## TRY IT
Going from the line that contains "How memory is allocated for a Device Driver ?" to the last line of the material below, repeat every line exactly.

## DATA EXCERPTS
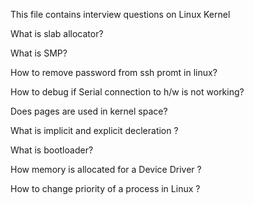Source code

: This file contains interview questions on Linux Kernel


What is slab allocator?

What is SMP?

How to remove password from ssh promt in linux?

How to debug if Serial connection to h/w is not working?

Does pages are used in kernel space?

What is implicit and explicit decleration ?

What is bootloader? 

How memory is allocated for a Device Driver ?

How to change priority of a process in Linux ?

## RESPONSE
How memory is allocated for a Device Driver ?

How to change priority of a process in Linux ?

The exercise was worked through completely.